Judge Carmel Agius, President
President of the International Residual Mechanism for Criminal Tribunals since 19 January 2019.
Judge Carmel Agius was born in Sliema, Malta, on 18 August 1945.
Judge Carmel Agius was appointed as President of the Mechanism by the United Nations Secretary-General effective 19 January 2019. Judge Agius previously served as the final President of the International Criminal Tribunal for the former Yugoslavia (“ICTY”), leading the ICTY from November 2015 until its historic and timely closure in December 2017. He had been Vice-President of the ICTY for four years before taking office as President.
Judge Agius was first elected to the ICTY by the United Nations General Assembly in March 2001. As of 2009, he served as a Judge on the Appeals Chamber of both the ICTY and the International Criminal Tribunal for Rwanda (ICTR) until the respective closure of the Tribunals in 2015 and 2017. In 2012, he was part of the first Judges to be appointed to serve as a Judge at the International Residual Mechanism for Criminal Tribunals (“Mechanism”).
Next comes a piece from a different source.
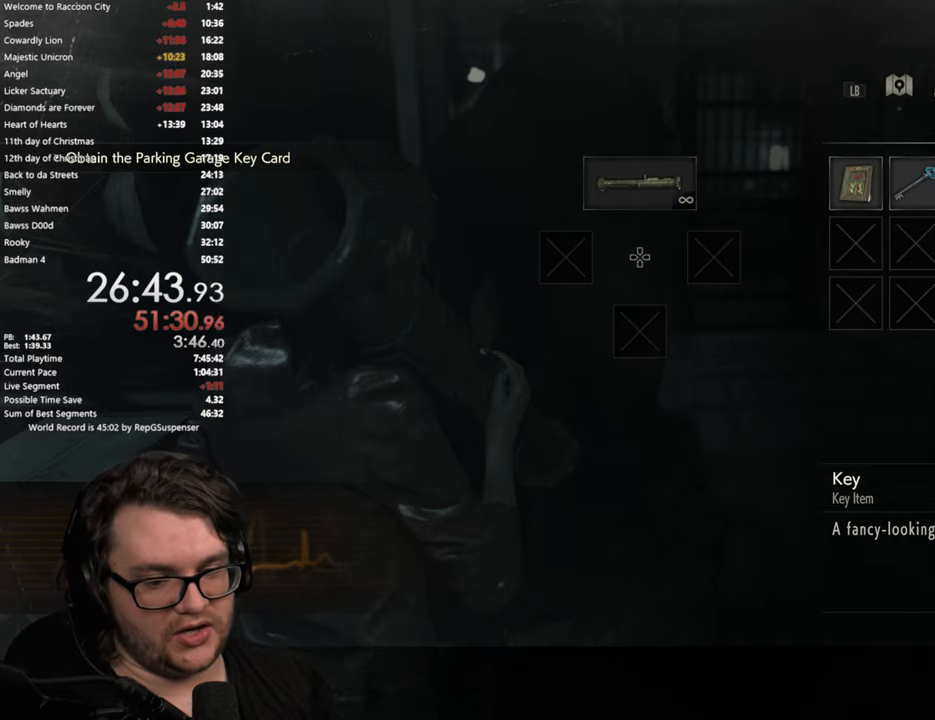
{"buttons": [], "left_stick": "center", "right_stick": "center", "button_events": []}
Since then he has been called to exercise functions on behalf of the Mechanism in a variety of judicial matters including as a member of the Appeals Chamber in the Mladić case.
During his tenure on the Appeals Chamber of the ad hoc Tribunals, Judge Agius presided over both ICTR and ICTY appeals in the Đorđević, Ntawukulilyayo, Renzaho, Prlić et al., and Stanišić & Župljanin cases. He has also been a Judge in the appeals proceedings in the Augustin Bizimungu, Gatete, Hategekimana, Kalimanzira, Ndahimana, Ndindiliyimana et al., Rukundo, Setako, Uwinkindi, and Zigiranyirazo cases, as well as in the Gotovina & Markač, Lukić & Lukić, Perišić, and Stanišić & Simatović cases. At the trial level, Judge Agius presided over the Brđanin, Orić, and Popović et al. cases.
Judge Agius coordinated the drafting of the Rules of Procedure and Evidence for the Mechanism in 2010 and 2011, which were accepted by the United Nations Security Council and adopted by the Judges of the Mechanism. He had previously chaired the Rules Committee of the ICTY since 2003, and served as a member of the ICTY’s Bureau for many years.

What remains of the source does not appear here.